At the Western States Traditional Rendezvous shoot a few weeks ago in Petaluma, CA I managed to pick up a couple freshly cut yew logs from Dan of Wapiti Archery who came down from Oregon.
Ken Villars did a splitting demo for interested parties using one of the logs so I came home with two freshly split staves and one log.
Ken graciously offered to cut the log on his bandsaw so I passed it to him at the following Pasadena gathering and should be getting the resulting staves back on the 15th at the next gathering.
Looking for something to do this past Saturday at an SCA event I decided to debark one of the split staves and reduce the width a bit to speed the drying.
I don't normally get to work green wood because the balance of the wood I get has already dried. Wow, was it ever a pleasure to work this yew!

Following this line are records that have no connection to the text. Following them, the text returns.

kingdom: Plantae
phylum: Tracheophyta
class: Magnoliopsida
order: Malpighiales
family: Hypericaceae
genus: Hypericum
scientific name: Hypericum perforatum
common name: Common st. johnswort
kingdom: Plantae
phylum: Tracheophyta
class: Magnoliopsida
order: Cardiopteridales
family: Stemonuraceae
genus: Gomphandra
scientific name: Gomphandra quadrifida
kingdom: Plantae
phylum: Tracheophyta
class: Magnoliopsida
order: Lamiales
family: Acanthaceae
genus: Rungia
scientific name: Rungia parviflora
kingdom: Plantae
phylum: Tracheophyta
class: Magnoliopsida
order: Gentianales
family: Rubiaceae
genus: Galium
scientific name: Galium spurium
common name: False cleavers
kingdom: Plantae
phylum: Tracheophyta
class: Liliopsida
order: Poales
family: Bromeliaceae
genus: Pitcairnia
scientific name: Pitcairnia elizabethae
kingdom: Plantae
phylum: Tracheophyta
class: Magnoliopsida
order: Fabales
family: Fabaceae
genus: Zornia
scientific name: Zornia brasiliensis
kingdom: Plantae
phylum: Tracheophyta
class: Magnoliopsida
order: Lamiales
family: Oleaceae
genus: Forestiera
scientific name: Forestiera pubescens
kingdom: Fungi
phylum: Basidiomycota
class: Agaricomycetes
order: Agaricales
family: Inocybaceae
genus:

I recently got a neat little drawknife at an old tool swapmeet and this is the first chance I've had to use it. This new drawknife turned out to be a wonderful tool for gently removing the stave's bark without going too deep and gouging into the sapwood.
For serious wood removal I'll stick with the full size drawknife but when it gets to the delicate stuff this new guy is Bob's uncle.
As is common when I do work like this at an SCA event, I fielded a lot of questions about what I was doing. Folks are used to seeing event participants sew, weave, spin yarn, and do other somewhat portable activities. But setting up the shavehorse and then making a big mess like I did always brings folks over to chat.
Today I gave the freshly exposed back of the stave a coat of polyurethane to keep the wood from losing moisture too quickly. I'll put the stave in my custom hotbox (the interior of my truck's shell) and keep an eye on it.
I'm looking forward to working with this wood and I hope my skills are up to the task.
Many thanks to Fayme for taking a break from face painting and teddy bear juggling to get these pictures of me. My hands were otherwise occupied.